__WHAT THE EXERCISE ASKS__.
Repeat the stretch from the line containing "The easiest way" through the line containing "</properties>", word for word.

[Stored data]
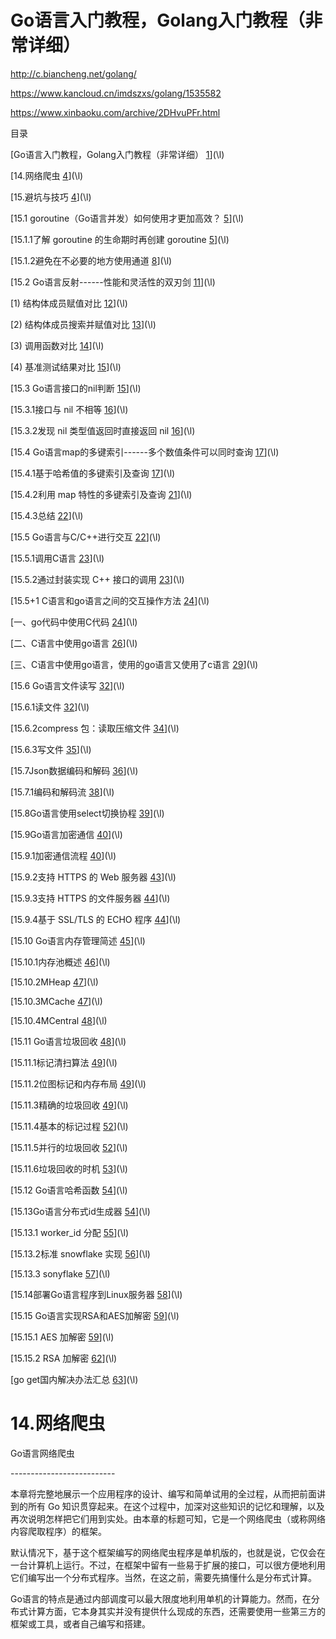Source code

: # Go语言入门教程，Golang入门教程（非常详细）

<http://c.biancheng.net/golang/>

<https://www.kancloud.cn/imdszxs/golang/1535582>

<https://www.xinbaoku.com/archive/2DHvuPFr.html>

目录

[Go语言入门教程，Golang入门教程（非常详细）
[1](#go语言入门教程golang入门教程非常详细)](\l)

[14.网络爬虫 [4](#网络爬虫)](\l)

[15.避坑与技巧 [4](#避坑与技巧)](\l)

[15.1 goroutine（Go语言并发）如何使用才更加高效？
[5](#goroutinego语言并发如何使用才更加高效)](\l)

[15.1.1了解 goroutine 的生命期时再创建 goroutine
[5](#了解-goroutine-的生命期时再创建-goroutine)](\l)

[15.1.2避免在不必要的地方使用通道 [8](#避免在不必要的地方使用通道)](\l)

[15.2 Go语言反射------性能和灵活性的双刃剑
[11](#go语言反射性能和灵活性的双刃剑)](\l)

[1) 结构体成员赋值对比 [12](#结构体成员赋值对比)](\l)

[2) 结构体成员搜索并赋值对比 [13](#结构体成员搜索并赋值对比)](\l)

[3) 调用函数对比 [14](#调用函数对比)](\l)

[4) 基准测试结果对比 [15](#基准测试结果对比)](\l)

[15.3 Go语言接口的nil判断 [15](#go语言接口的nil判断)](\l)

[15.3.1接口与 nil 不相等 [16](#接口与-nil-不相等)](\l)

[15.3.2发现 nil 类型值返回时直接返回 nil
[16](#发现-nil-类型值返回时直接返回-nil)](\l)

[15.4 Go语言map的多键索引------多个数值条件可以同时查询
[17](#go语言map的多键索引多个数值条件可以同时查询)](\l)

[15.4.1基于哈希值的多键索引及查询 [17](#基于哈希值的多键索引及查询)](\l)

[15.4.2利用 map 特性的多键索引及查询
[21](#利用-map-特性的多键索引及查询)](\l)

[15.4.3总结 [22](#总结)](\l)

[15.5 Go语言与C/C++进行交互 [22](#go语言与cc进行交互)](\l)

[15.5.1调用C语言 [23](#调用c语言)](\l)

[15.5.2通过封装实现 C++ 接口的调用 [23](#通过封装实现-c-接口的调用)](\l)

[15.5+1 C语言和go语言之间的交互操作方法
[24](#c语言和go语言之间的交互操作方法)](\l)

[一、go代码中使用C代码 [24](#一go代码中使用c代码)](\l)

[二、C语言中使用go语言 [26](#二c语言中使用go语言)](\l)

[三、C语言中使用go语言，使用的go语言又使用了c语言
[29](#三c语言中使用go语言使用的go语言又使用了c语言)](\l)

[15.6 Go语言文件读写 [32](#go语言文件读写)](\l)

[15.6.1读文件 [32](#读文件)](\l)

[15.6.2compress 包：读取压缩文件 [34](#compress-包读取压缩文件)](\l)

[15.6.3写文件 [35](#写文件)](\l)

[15.7Json数据编码和解码 [36](#json数据编码和解码)](\l)

[15.7.1编码和解码流 [38](#编码和解码流)](\l)

[15.8Go语言使用select切换协程 [39](#go语言使用select切换协程)](\l)

[15.9Go语言加密通信 [40](#go语言加密通信)](\l)

[15.9.1加密通信流程 [40](#加密通信流程)](\l)

[15.9.2支持 HTTPS 的 Web 服务器 [43](#支持-https-的-web-服务器)](\l)

[15.9.3支持 HTTPS 的文件服务器 [44](#支持-https-的文件服务器)](\l)

[15.9.4基于 SSL/TLS 的 ECHO 程序 [44](#基于-ssltls-的-echo-程序)](\l)

[15.10 Go语言内存管理简述 [45](#go语言内存管理简述)](\l)

[15.10.1内存池概述 [46](#内存池概述)](\l)

[15.10.2MHeap [47](#mheap)](\l)

[15.10.3MCache [47](#mcache)](\l)

[15.10.4MCentral [48](#mcentral)](\l)

[15.11 Go语言垃圾回收 [48](#go语言垃圾回收)](\l)

[15.11.1标记清扫算法 [49](#标记清扫算法)](\l)

[15.11.2位图标记和内存布局 [49](#位图标记和内存布局)](\l)

[15.11.3精确的垃圾回收 [49](#精确的垃圾回收)](\l)

[15.11.4基本的标记过程 [52](#基本的标记过程)](\l)

[15.11.5并行的垃圾回收 [52](#并行的垃圾回收)](\l)

[15.11.6垃圾回收的时机 [53](#垃圾回收的时机)](\l)

[15.12 Go语言哈希函数 [54](#go语言哈希函数)](\l)

[15.13Go语言分布式id生成器 [54](#go语言分布式id生成器)](\l)

[15.13.1 worker_id 分配 [55](#worker_id-分配)](\l)

[15.13.2标准 snowflake 实现 [56](#标准-snowflake-实现)](\l)

[15.13.3 sonyflake [57](#sonyflake)](\l)

[15.14部署Go语言程序到Linux服务器
[58](#部署go语言程序到linux服务器)](\l)

[15.15 Go语言实现RSA和AES加解密 [59](#go语言实现rsa和aes加解密)](\l)

[15.15.1 AES 加解密 [59](#aes-加解密)](\l)

[15.15.2 RSA 加解密 [62](#rsa-加解密)](\l)

[go get国内解决办法汇总 [63](#go-get国内解决办法汇总)](\l)

# 14.网络爬虫

Go语言网络爬虫

\-\-\-\-\-\-\-\-\-\-\-\-\-\-\-\-\-\-\-\-\-\-\-\-\--

本章将完整地展示一个应用程序的设计、编写和简单试用的全过程，从而把前面讲到的所有
Go
知识贯穿起来。在这个过程中，加深对这些知识的记忆和理解，以及再次说明怎样把它们用到实处。由本章的标题可知，它是一个网络爬虫（或称网络内容爬取程序）的框架。

默认情况下，基于这个框架编写的网络爬虫程序是单机版的，也就是说，它仅会在一台计算机上运行。不过，在框架中留有一些易于扩展的接口，可以很方便地利用它们编写出一个分布式程序。当然，在这之前，需要先搞懂什么是分布式计算。

Go语言的特点是通过内部调度可以最大限度地利用单机的计算能力。然而，在分布式计算方面，它本身其实并没有提供什么现成的东西，还需要使用一些第三方的框架或工具，或者自己编写和搭建。

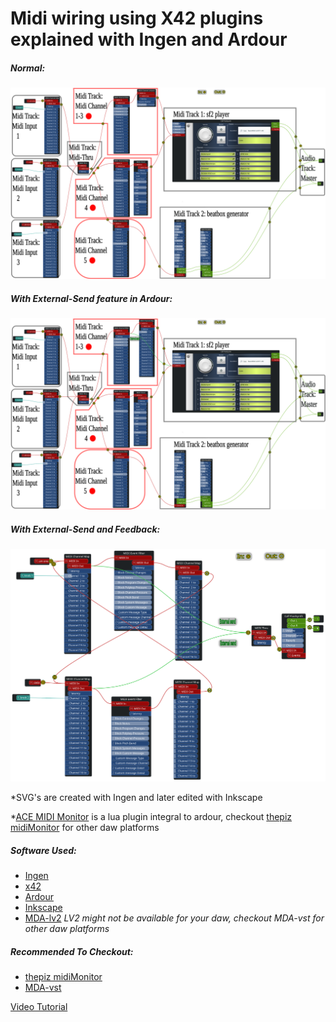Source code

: # Midi wiring using X42 plugins explained with Ingen and Ardour

##### Normal:

![Normal](Normal_usage/Ingen_Normal_ussage.svg)

##### With External-Send feature in Ardour:

![External Send](External_Send/Ingen_External_Send.svg)

##### With External-Send and Feedback:

![Share controls on Peripherals](Share_controls_on_Peripherals/Ingen_Share_controls_on_Peripherals.svg)

*SVG's are created with Ingen and later edited with Inkscape

*[ACE MIDI Monitor](https://github.com/Ardour/ardour/blob/master/share/scripts/midimon.lua) is a lua plugin integral to ardour, checkout [thepiz midiMonitor](https://web.archive.org/web/20180513135004/https://www.thepiz.org/plugins/?p=midiMonitor) for other daw platforms

##### Software Used:

- [Ingen](https://drobilla.net/software/ingen.html)
- [x42](https://x42-plugins.com/x42/midi)
- [Ardour](https://ardour.org/)
- [Inkscape](https://inkscape.org/)
- [MDA-lv2](https://drobilla.net/software/mda-lv2.html) _LV2 might not be available for your daw, checkout MDA-vst for other daw platforms_

##### Recommended To Checkout:

- [thepiz midiMonitor](https://web.archive.org/web/20180513135004/https://www.thepiz.org/plugins/?p=midiMonitor)
- [MDA-vst](https://web.archive.org/web/20200204234446/http://mda.smartelectronix.com/)

[Video Tutorial](https://youtu.be/XLbxgM_VACs)

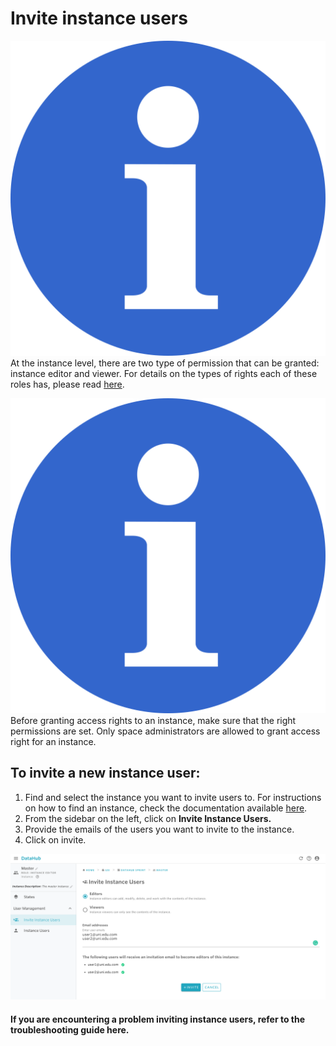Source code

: # Invite instance users

![](../.gitbook/assets/info_simple.svg.png)At the instance level, there are two type of permission that can be granted: instance editor and viewer. For details on the types of rights each of these roles has, please read [here](../data-organization/instances.md).

![](../.gitbook/assets/info_simple.svg.png)Before granting access rights to an instance, make sure that the right permissions are set. Only space administrators are allowed to grant access right for an instance.

## **To invite a new instance user:**

1. Find and select the instance you want to invite users to. For instructions on how to find an instance, check the documentation available [here](find-an-instance.md). 
2. From the sidebar on the left, click on **Invite Instance Users.** 
3. Provide the emails of the users you want to invite to the instance. 
4. Click on invite.

![](../.gitbook/assets/screen-shot-2019-09-26-at-9.44.41-am.png)



#### If you are encountering a problem inviting instance users, refer to the troubleshooting guide here. 


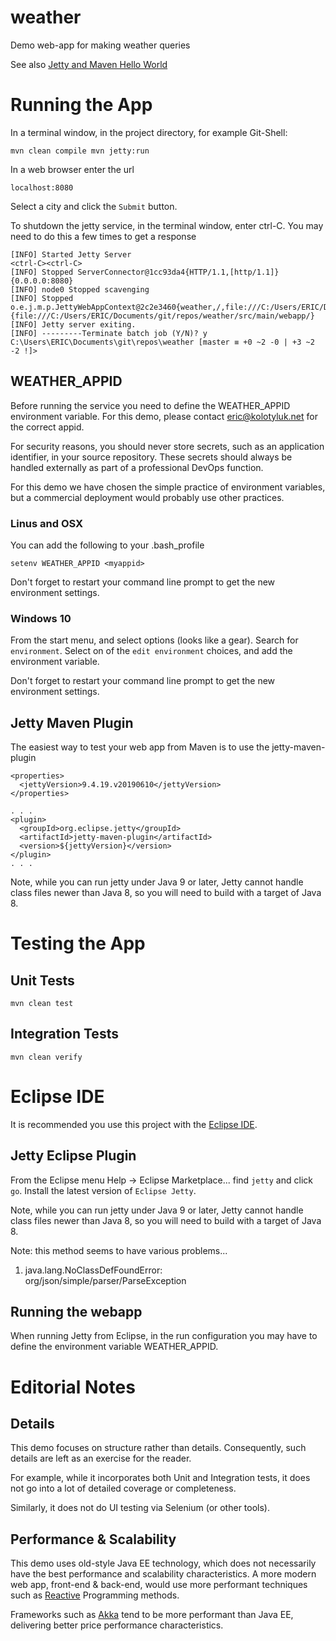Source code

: # weather

Demo web-app for making weather queries

See also [Jetty and Maven Hello World](https://wiki.eclipse.org/Jetty/Tutorial/Jetty_and_Maven_HelloWorld)

# Running the App
In a terminal window, in the project directory, for example Git-Shell:

    mvn clean compile mvn jetty:run

In a web browser enter the url

    localhost:8080

Select a city and click the `Submit` button.

To shutdown the jetty service, in the terminal window, enter ctrl-C. You may need to do this a few times to get a response

    [INFO] Started Jetty Server
    <ctrl-C><ctrl-C>
	[INFO] Stopped ServerConnector@1cc93da4{HTTP/1.1,[http/1.1]}{0.0.0.0:8080}
	[INFO] node0 Stopped scavenging
	[INFO] Stopped o.e.j.m.p.JettyWebAppContext@2c2e3460{weather,/,file:///C:/Users/ERIC/Documents/git/repos/weather/src/main/webapp/,UNAVAILABLE}{file:///C:/Users/ERIC/Documents/git/repos/weather/src/main/webapp/}
	[INFO] Jetty server exiting.
	[INFO] ---------Terminate batch job (Y/N)? y
	C:\Users\ERIC\Documents\git\repos\weather [master ≡ +0 ~2 -0 | +3 ~2 -2 !]>



## WEATHER_APPID

Before running the service you need to define the WEATHER_APPID environment variable. For this
demo, please contact eric@kolotyluk.net for the correct appid.

For security reasons, you should never store secrets, such as an application identifier, in your
source repository. These secrets should always be handled externally as part of a professional DevOps
function.

For this demo we have chosen the simple practice of environment variables, but a commercial
deployment would probably use other practices.

### Linus and OSX

You can add the following to your .bash_profile

    setenv WEATHER_APPID <myappid>

Don't forget to restart your command line prompt to get the new environment settings.

### Windows 10

From the start menu, and select options (looks like a gear). Search for `environment`.
Select on of the `edit environment` choices, and add the environment variable.

Don't forget to restart your command line prompt to get the new environment settings.

## Jetty Maven Plugin

The easiest way to test your web app from Maven is to use the jetty-maven-plugin

    <properties>
      <jettyVersion>9.4.19.v20190610</jettyVersion>
    </properties>

    . . .
    <plugin>
      <groupId>org.eclipse.jetty</groupId>
      <artifactId>jetty-maven-plugin</artifactId>
      <version>${jettyVersion}</version>
    </plugin>
    . . .

Note, while you can run jetty under Java 9 or later, Jetty cannot handle class files newer than Java 8,
so you will need to build with a target of Java 8.

# Testing the App

## Unit Tests

    mvn clean test

## Integration Tests

    mvn clean verify

# Eclipse IDE

It is recommended you use this project with the [Eclipse IDE](https://www.eclipse.org).

## Jetty Eclipse Plugin

From the Eclipse menu Help -> Eclipse Marketplace... find `jetty` and click `go`. 
Install the latest version of `Eclipse Jetty`.

Note, while you can run jetty under Java 9 or later, Jetty cannot handle class files newer than Java 8,
so you will need to build with a target of Java 8.

Note: this method seems to have various problems...

1. java.lang.NoClassDefFoundError: org/json/simple/parser/ParseException

## Running the webapp

When running Jetty from Eclipse, in the run configuration you may have to define the environment variable
WEATHER_APPID. 

# Editorial Notes

## Details

This demo focuses on structure rather than details. Consequently, such details are left as an exercise
for the reader.

For example, while it incorporates both Unit and Integration tests,
it does not go into a lot of detailed coverage or completeness.

Similarly, it does not do UI testing via Selenium (or other tools).

## Performance & Scalability

This demo uses old-style Java EE technology, which does not necessarily have the best
performance and scalability characteristics. A more modern web app, front-end & back-end,
would use more performant techniques such as [Reactive](https://www.reactivemanifesto.org/)
Programming methods.

Frameworks such as [Akka](https://akka.io) tend to be more performant than Java EE,
delivering better price performance characteristics.
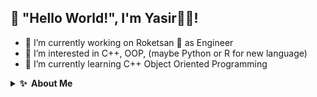## 👋 "Hello World!", I'm Yasir🚴‍♂️!

- 🔭 I’m currently working on Roketsan :rocket: as Engineer
- 👀 I’m interested in C++, OOP, (maybe Python or R for new language)
- 🌱 I’m currently learning C++ Object Oriented Programming 
<!-- - 📫 How to reach me -->
<!-- - 💞️ I’m looking to collaborate on ... -->

<details>
<summary>
    <b><g-emoji class="g-emoji" alias="sparkles" fallback-src="https://github.githubassets.com/images/icons/emoji/unicode/2728.png">✨</g-emoji>&nbsp;&nbsp;About&nbsp;Me</b>
</summary>
<br>
<p>I'm Electrical & Electronics Engineer. But I'm interested in embedded systems programming and C++ programming language.</p>

<p>In Summer of 2022, I participated TEKNOFEST Model Satellite Competition which is organized in TÜRKİYE and I launched the satellite together with me to the space. It's only joke, was only launched satellite! I programmed "Flight Control Systems & Ground Station Interface".</p>

<p>And I built "Steel White House" with my family. It's not about computer or software. But It was very important for me because I was 20 years old when I built a house.<p>
</details>
<br>


<!-- [My GitHub Page](https://github.com/ayteksar)

[E-mail](https://www.google.com)


<a href="https://github.com/ayteksar"><img alt="Github" src="https://camo.githubusercontent.com/297212f5cfd71f14f1a774a22bfd24b24bfa996aa72f4d941f790c8606ca8f0d/68747470733a2f2f696d672e736869656c64732e696f2f62616467652f4769744875622d2532333132313030452e7376673f267374796c653d666f722d7468652d6261646765266c6f676f3d476974687562266c6f676f436f6c6f723d7768697465" data-canonical-src="https://img.shields.io/badge/GitHub-%2312100E.svg?&amp;style=for-the-badge&amp;logo=Github&amp;logoColor=white" style="max-width: 100%;">
</a> -->


<!-- ![This is an image](https://myoctocat.com/assets/images/base-octocat.svg) -->

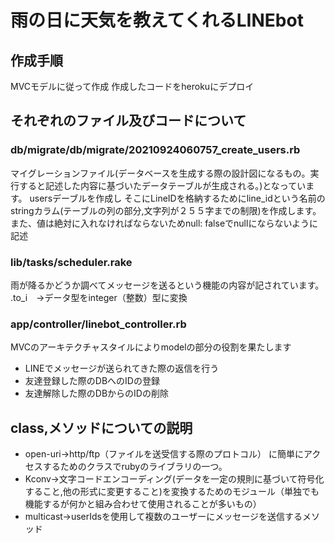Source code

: # 雨の日に天気を教えてくれるLINEbot
## 作成手順
MVCモデルに従って作成
作成したコードをherokuにデプロイ

## それぞれのファイル及びコードについて
### db/migrate/db/migrate/20210924060757_create_users.rb
マイグレーションファイル(データベースを生成する際の設計図になるもの。実行すると記述した内容に基づいたデータテーブルが生成される。)となっています。
usersデーブルを作成し
そこにLineIDを格納するためにline_idという名前のstringカラム(テーブルの列の部分,文字列が２５５字までの制限)を作成します。
また、値は絶対に入れなければならないためnull: falseでnullにならないように記述

### lib/tasks/scheduler.rake
雨が降るかどうか調べてメッセージを送るという機能の内容が記されています。
.to_i　→データ型をinteger（整数）型に変換

### app/controller/linebot_controller.rb
MVCのアーキテクチャスタイルによりmodelの部分の役割を果たします
- LINEでメッセージが送られてきた際の返信を行う
- 友達登録した際のDBへのIDの登録
- 友達解除した際のDBからのIDの削除

## class,メソッドについての説明
- open-uri→http/ftp（ファイルを送受信する際のプロトコル） に簡単にアクセスするためのクラスでrubyのライブラリの一つ。
- Kconv→文字コードエンコーディング(データを一定の規則に基づいて符号化すること,他の形式に変更すること)を変換するためのモジュール（単独でも機能するが何かと組み合わせて使用されることが多いもの）
- multicast→userIdsを使用して複数のユーザーにメッセージを送信するメソッド
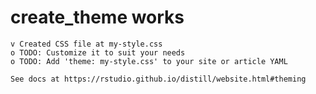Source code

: # create_theme works

    v Created CSS file at my-style.css 
    o TODO: Customize it to suit your needs 
    o TODO: Add 'theme: my-style.css' to your site or article YAML
     
    See docs at https://rstudio.github.io/distill/website.html#theming

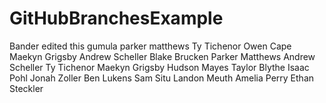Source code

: # GitHubBranchesExample
Bander edited this
gumula
parker matthews
Ty Tichenor
Owen Cape
Maekyn Grigsby
Andrew Scheller
Blake Brucken
Parker Matthews
Andrew Scheller
Ty Tichenor 
Maekyn Grigsby 
Hudson Mayes
Taylor Blythe
Isaac Pohl
Jonah Zoller
Ben Lukens
Sam Situ
Landon Meuth
Amelia Perry
Ethan Steckler
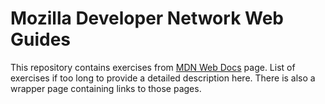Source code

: # Mozilla Developer Network Web Guides

This repository contains exercises from [MDN Web Docs](https://developer.mozilla.org/en-US/docs/Learn) page. List of exercises if too long to provide a detailed description here. There is also a wrapper page containing links to those pages.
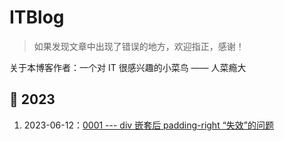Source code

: # ITBlog

> 如果发现文章中出现了错误的地方，欢迎指正，感谢！

关于本博客作者：一个对 IT 很感兴趣的小菜鸟 —— 人菜瘾大

## 📅 2023
1. 2023-06-12：[0001 --- div 嵌套后 padding-right “失效”的问题](https://github.com/FantasticAiming/ITBlog/blob/main/Blog/0001---Nesting%20div-and-Padding-right-is-not-working.md)
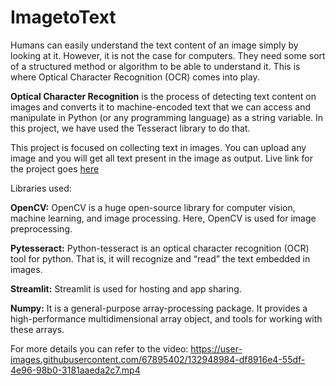 # ImagetoText
Humans can easily understand the text content of an image simply by looking at it. However, it is not the case for computers. They need some sort of a structured method or algorithm to be able to understand it. This is where Optical Character Recognition (OCR) comes into play.

**Optical Character Recognition** is the process of detecting text content on images and converts it to machine-encoded text that we can access and manipulate in Python (or any programming language) as a string variable. In this project, we have used the Tesseract library to do that.

This project is focused on collecting text in images.
You can upload any image and you will get all text present in the image as output.
Live link for the project goes [here](https://share.streamlit.io/atinder01/imagetotext/main/main.py)

Libraries used:

**OpenCV:** OpenCV is a huge open-source library for computer vision, machine learning, and image processing. Here, OpenCV is used for image preprocessing.

**Pytesseract:** Python-tesseract is an optical character recognition (OCR) tool for python. That is, it will recognize and “read” the text embedded in images.

**Streamlit:** Streamlit is used for hosting and app sharing.

**Numpy:** It is a general-purpose array-processing package. It provides a high-performance multidimensional array object, and tools for working with these arrays.

For more details you can refer to the video:
https://user-images.githubusercontent.com/67895402/132948984-df8916e4-55df-4e96-98b0-3181aaeda2c7.mp4

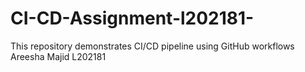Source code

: # CI-CD-Assignment-l202181-
This repository demonstrates CI/CD pipeline using GitHub workflows
Areesha Majid L202181
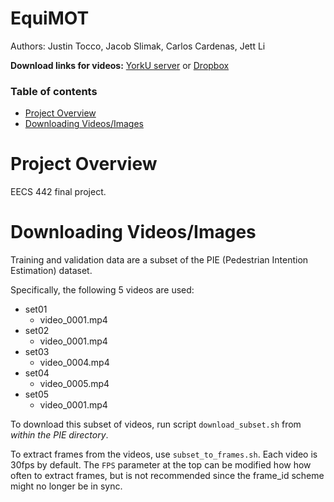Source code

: # EquiMOT

Authors: Justin Tocco, Jacob Slimak, Carlos Cardenas, Jett Li

**Download links for videos:** [YorkU server](http://data.nvision2.eecs.yorku.ca/PIE_dataset/PIE_clips/) or [Dropbox](https://www.dropbox.com/sh/1th9hjcrce8sof1/AADKIF9itB7KmRvgH4iQxvCpa?dl=0)

### Table of contents
* [Project Overview](#overview)
* [Downloading Videos/Images](#download)

<a name="overview"></a>
# Project Overview
EECS 442 final project.

<a name="download"></a>
# Downloading Videos/Images
Training and validation data are a subset of the PIE (Pedestrian Intention Estimation) dataset.

Specifically, the following 5 videos are used:

* set01
  * video_0001.mp4
* set02
  * video_0001.mp4
* set03
  * video_0004.mp4
* set04
  * video_0005.mp4
* set05
  * video_0001.mp4

To download this subset of videos, run script `download_subset.sh` from _within the PIE directory_.

To extract frames from the videos, use `subset_to_frames.sh`. Each video is 30fps by default. The `FPS` parameter at the top can be modified how how often to extract  frames, but is not recommended since the frame_id scheme might no longer be in sync.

__RESPONSE__.
The easiest way to test your web app from Maven is to use the jetty-maven-plugin

    <properties>
      <jettyVersion>9.4.19.v20190610</jettyVersion>
    </properties>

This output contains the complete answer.